Item: the film shows many interviews with Iraqis who verbally attack the United States presence and actions. Not one Iraqi or Arab is interviewed supporting the American assault on Saddam. If these interviews were presented as interviews that Al Jazeera shows to its audience, it would be an appropriate representation of what the Arab world is seeing. But these interviews are not represented as Al Jazeera content. Rather, they appear to be interviews conducted by Noujaim. To watch Control Room, one would think that every Iraqi, bar none, is anti-American and hates the fact that America deposed Saddam. It’s not reasonable to believe there are no Iraqis who support the American overthrow of Saddam. These interviews, if they are not Al Jazeera content, have no place in this film except to exert an anti American influence on the audience.

Item: American forces are shown attacking and treating prisoners the way prisoners on a battlefield should be treated, telling them to get down and stay down and pushing them down if they don’t obey. Not one mention is made of the million Iraqis massacred by Saddam or the dangers faced by American forces. The way these scenes are edited, American soldiers are represented as brutes. In fact, on the battlefield, and in a guerilla war situation, soldiers must be wary of everyone. The treatment shown is appropriate for the situation, but the situation is never explained. Rather, the situation is presented in such a way that there’s a clear implication that this is the way American soldiers treat all ordinary Iraqis. As with the interviews with negative Iraqis, these scenes are presented by Noujaim, not as Al Jazeera content. As such, they are irrelevant to an examination of Al Jazeera. Rather, they are presented to influence a point of view about American activity in Iraq, and that’s not what the movie is represented to be about.

One of the main characters is an Al Jazeera interpreter who interprets President Bush’s speeches with obvious disdain. Later he’s shown saying that what’s needed are fair-minded people like him to bring people what’s really happening. “Fair minded?” Yeah, like Hitler was fair-minded. You can see this man seething with antagonism as he translates the speeches of President Bush and Secretary of Defense Donald Rumsfeld.

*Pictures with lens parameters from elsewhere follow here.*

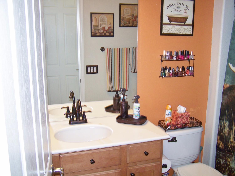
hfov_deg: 49.0
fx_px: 258
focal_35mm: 38
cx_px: 118
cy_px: 88
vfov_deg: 37.7
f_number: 2.8
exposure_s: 1/50
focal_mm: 6.3
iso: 80
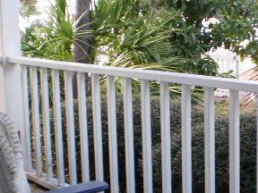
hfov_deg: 24.3
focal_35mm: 80
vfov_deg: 18.4
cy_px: 103
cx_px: 180
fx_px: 596
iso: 100
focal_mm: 6.3
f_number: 3.1
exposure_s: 1/60
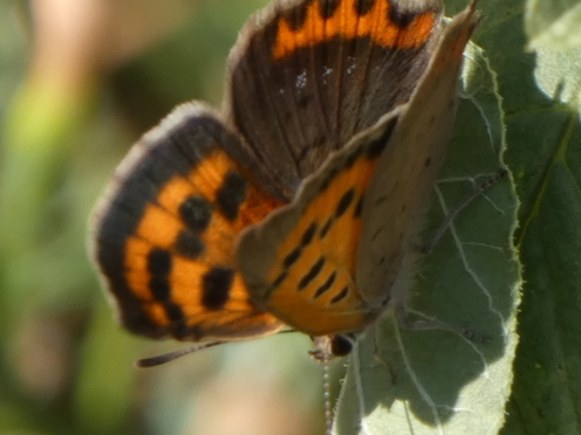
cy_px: 193
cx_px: 341
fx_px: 17321
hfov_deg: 1.9
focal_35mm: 1032
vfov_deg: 1.4
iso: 80
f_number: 5.6
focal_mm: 107.6
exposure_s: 1/100
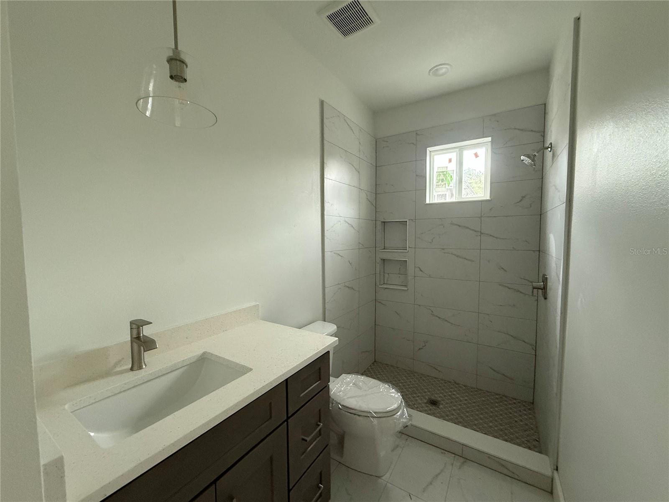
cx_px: 334
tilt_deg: -2.8
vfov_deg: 85.7
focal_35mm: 14
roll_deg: +0.3
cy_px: 251
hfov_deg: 102.1
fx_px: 271
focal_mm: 2.22
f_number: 2.2
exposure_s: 1/60
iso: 500
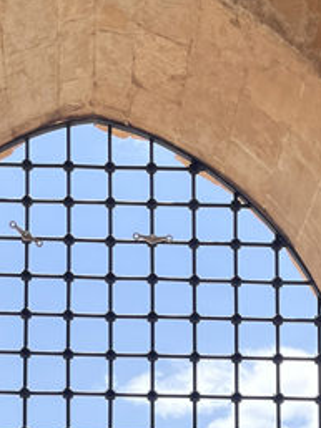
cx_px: 118
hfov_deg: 17.1
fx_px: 1065
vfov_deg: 20.1
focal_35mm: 86
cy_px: 610
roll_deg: +0.1
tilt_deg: +7.4
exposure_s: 1/3311
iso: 50
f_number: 1.6
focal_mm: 5.1
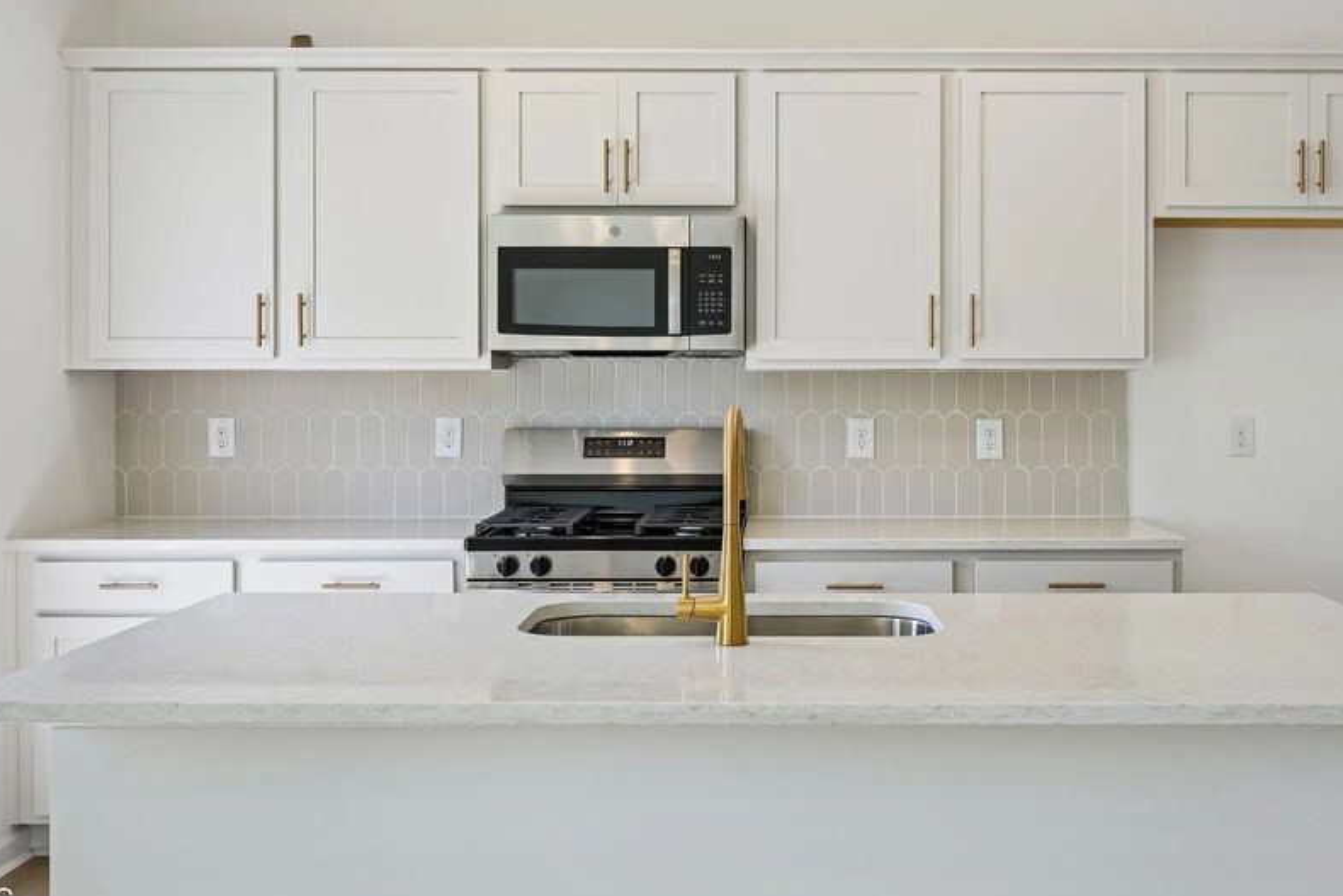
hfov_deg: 53.3
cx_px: 790
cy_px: 373
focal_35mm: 36
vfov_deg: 37.1
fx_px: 1330
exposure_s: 1/30
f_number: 8
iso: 100
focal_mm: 27.5
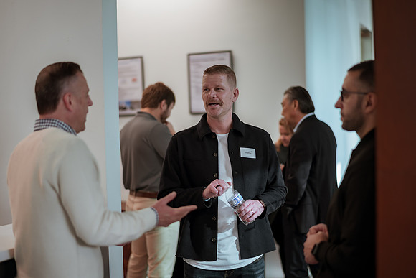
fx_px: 670
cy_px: 139
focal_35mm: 58
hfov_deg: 34.5
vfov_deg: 23.4
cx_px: 208
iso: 200
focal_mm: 58
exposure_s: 1/320
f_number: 1.4
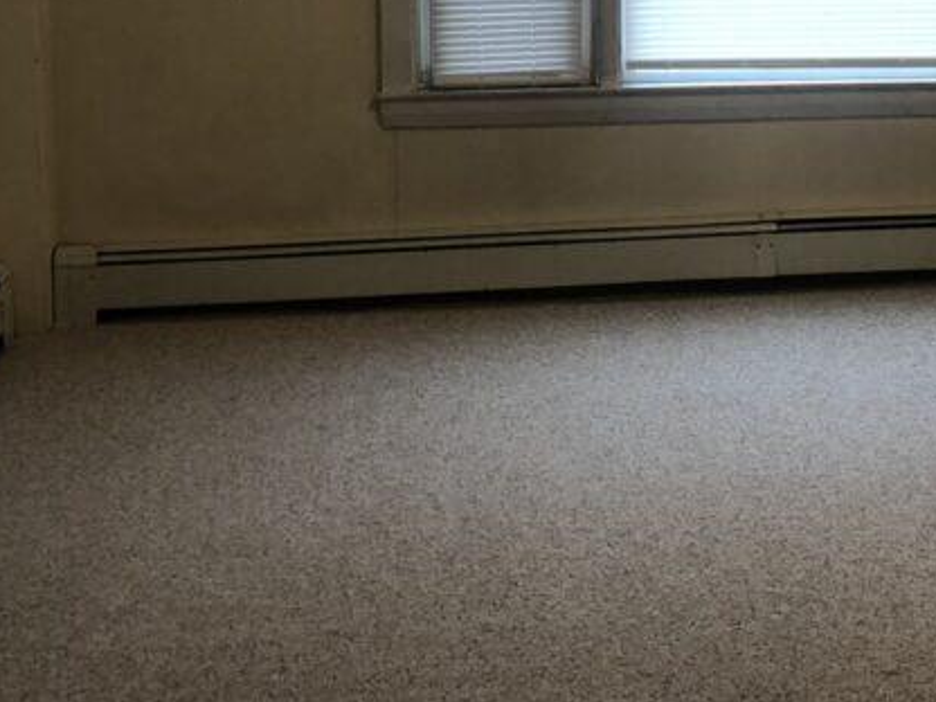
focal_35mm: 69
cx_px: 770
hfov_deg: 27.5
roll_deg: +0.1
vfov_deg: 20.3
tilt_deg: -6.6
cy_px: -86
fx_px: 1866
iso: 40
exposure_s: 1/24
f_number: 1.8
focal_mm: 3.99
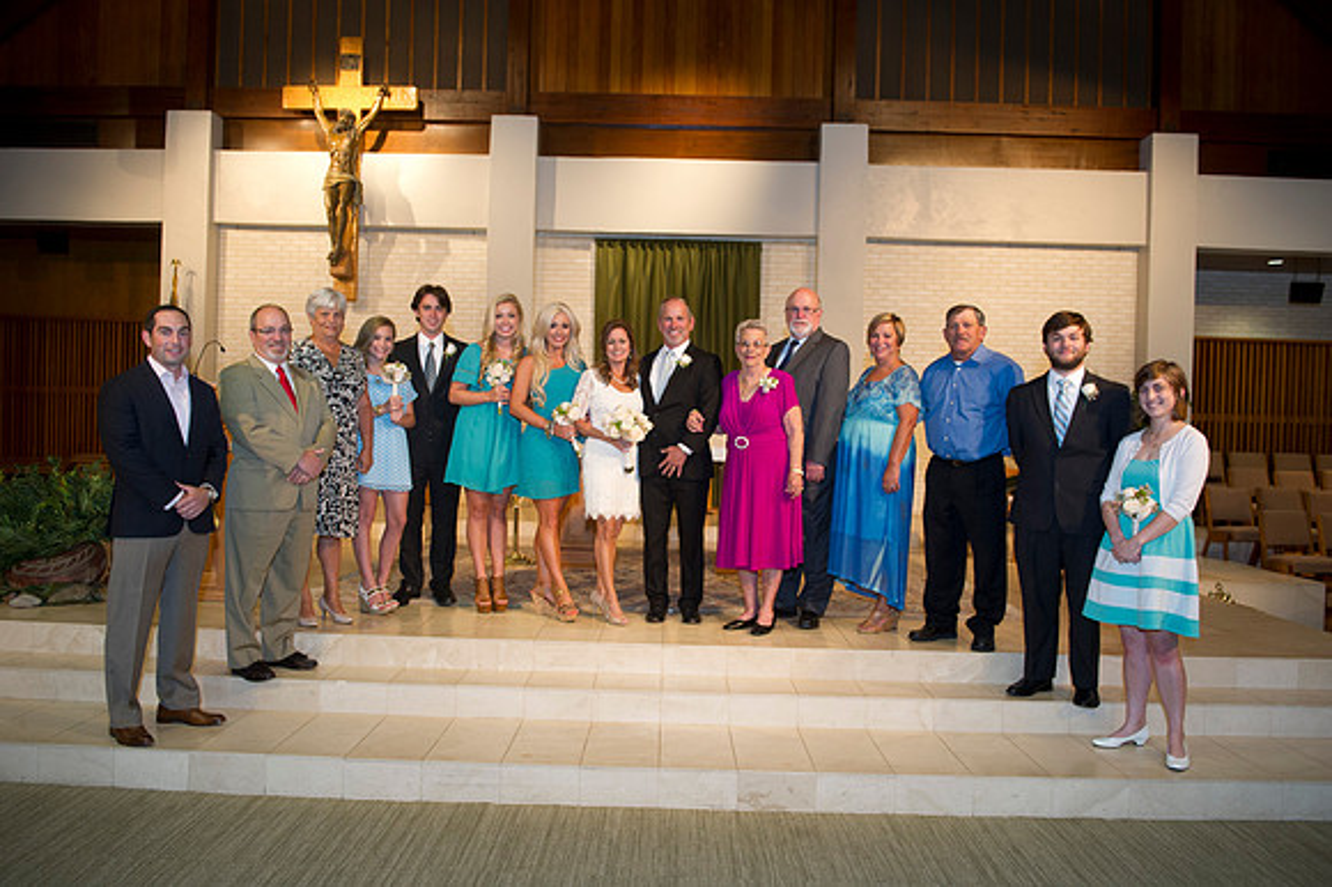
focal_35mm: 27
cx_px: 666
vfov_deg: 47.9
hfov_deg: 67.4
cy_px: 444
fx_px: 998
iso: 1250
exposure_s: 1/100
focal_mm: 27
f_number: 3.5
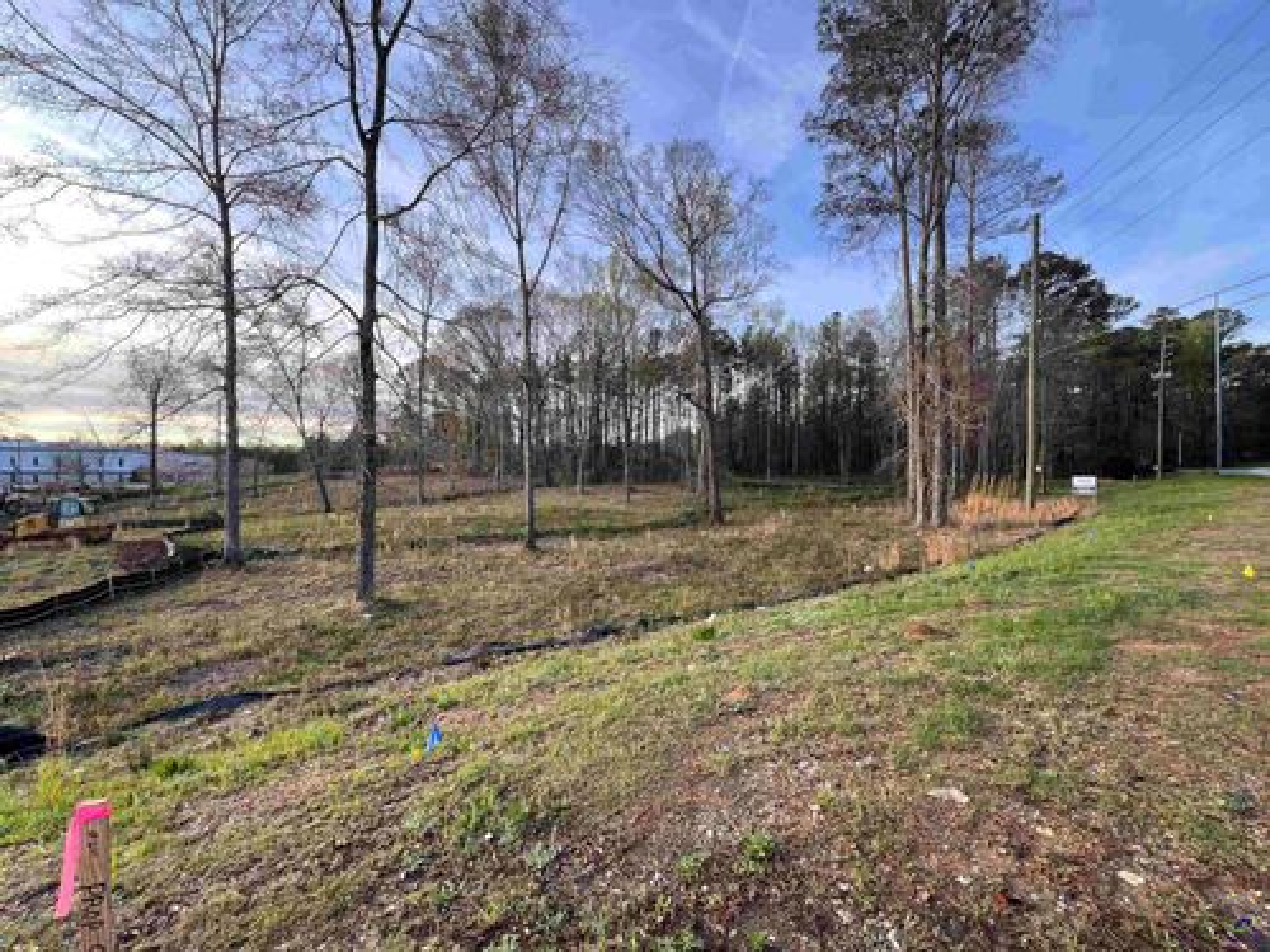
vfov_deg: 89.9
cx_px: 635
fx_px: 477
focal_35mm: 13
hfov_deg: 106.2
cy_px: 476
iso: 40
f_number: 1.8
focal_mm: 1.57
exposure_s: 1/99
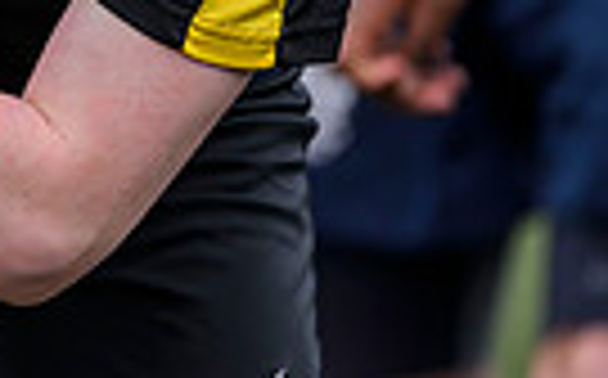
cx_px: -1013
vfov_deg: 0.6
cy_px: -471
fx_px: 36657
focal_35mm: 2215
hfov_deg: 0.9
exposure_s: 1/1600
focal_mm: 400
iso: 500
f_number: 3.5
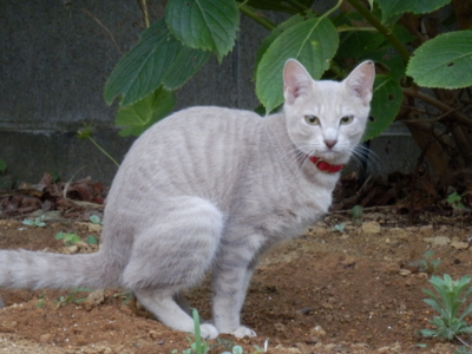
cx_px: 236
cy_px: 177
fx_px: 6000
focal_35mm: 440
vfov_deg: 3.4
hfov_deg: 4.5
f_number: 6.9
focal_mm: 78.6
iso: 800
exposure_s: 1/50
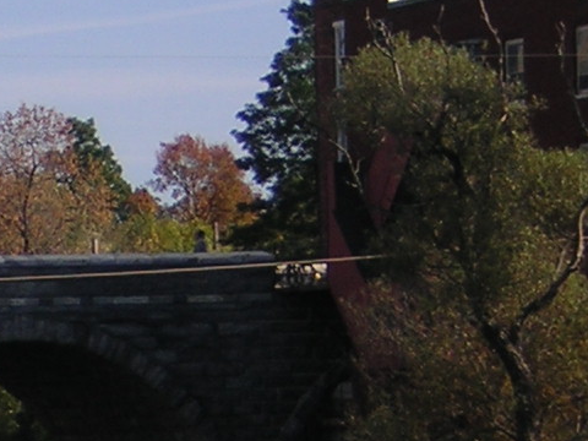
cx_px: -311
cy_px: 474
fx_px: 5266
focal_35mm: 310
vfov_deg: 4.8
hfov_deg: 6.3
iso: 100
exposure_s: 1/527
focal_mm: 12.1
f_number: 4.3
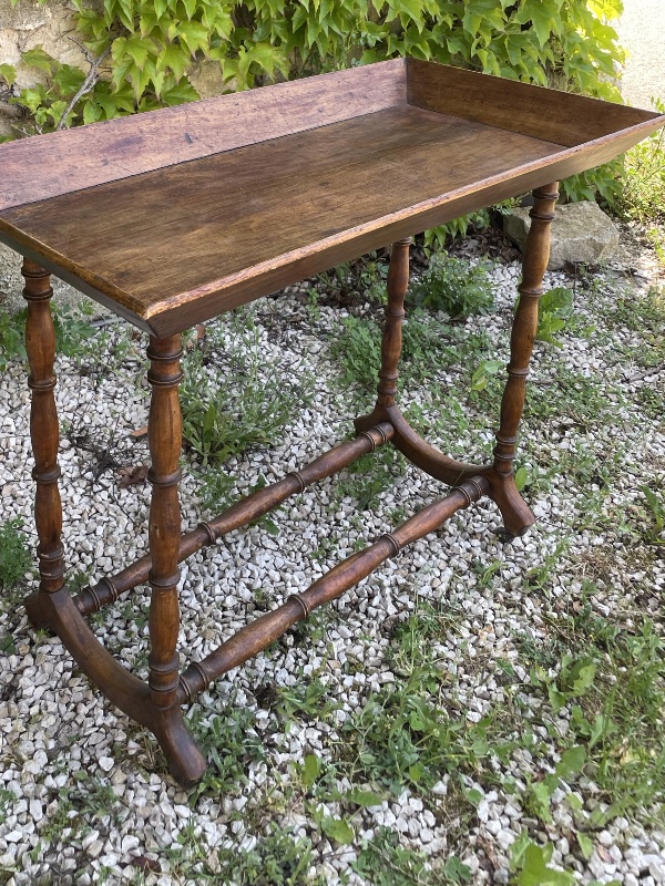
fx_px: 999
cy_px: 228
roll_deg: +1.4
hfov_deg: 36.6
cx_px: 243
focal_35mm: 39
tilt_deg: -23.0
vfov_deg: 46.3
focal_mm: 4.2
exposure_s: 1/262
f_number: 1.6
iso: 32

If Control Room accomplishes anything, it proves the point that Al Jazeera is a closed-minded, anti-American propaganda organization with one theme only, defame America and its effort to combat terrorism and bring freedom and democracy to Iraq. Although it seemed to me to be unintentional, it clearly shows the bias of the people who are bringing much of the news of the war to the Arab people. It is as virulently anti-American as any film you will ever see.

One of Noujaim’s tactics is to show President Bush making a speech, then show scenes that seem to contradict what he just said, such as a quote from some “even-handed” Al Jazeera staffer, like the disdainful journalist Hassan Ibrahim, or the equally scornful Al Jazeera Senior Producer, Samir Khader, to the opposite effect. Al Jazeera always has the last word.

In order to provide a veneer of “balance,” Noujaim presents Tom Mintier, a CNN correspondent, hardly someone to balance an anti-American view. Had she had someone from Fox (where was Geraldo?) or a network that isn’t so heavily identified with the left, it might have been more meaningful. But Mintier comes across as mocking of American efforts as the Al Jazeera ideologues.

The only sympathetic person presented, from an American point of view, is Lt. Josh Rushing, the Central Command Press Officer, who articulately shows the objectivity so blatantly missing from the other side and from Noujaim.

It is difficult to recommend a film that is so biased and so deviously manipulated in what it chooses to show and tell. But if Americans are to understand why there is such apparent animosity among many Arabs, this is a must see. It explains the mindset of Al Jazeera, which represents itself as the network of choice for much of the Arab world.

This could have been an exceptional film, had it shown any tendency to objectivity. Had it mentioned some of Saddam’s atrocities, had it shown some sympathetic scenes of American soldiers fighting and dying for Iraqi freedom, had it explained why American soldiers, when they capture people, must initially treat them as combatants, had it questioned some of the Al Jazeera people as intensely as Rushing is questioned, had it shown the other side of the allegations the Al Jazeera people make, it would have been far more efficacious. Or, had it limited itself to showing only Al Jazeera content, instead of making its own editorial statements, it would have given itself more validity. As it is, it stands only as a peek into the mindset of the bias of Al Jazeera. That much is good. It takes a careful viewing not to reach a conclusion that these people are objective and that their anti-American views are correct. What’s bad is the way Control Room is edited and the choice of what to present and show, which makes the film as biased as Al Jazeera. Opens June 18 in limited release.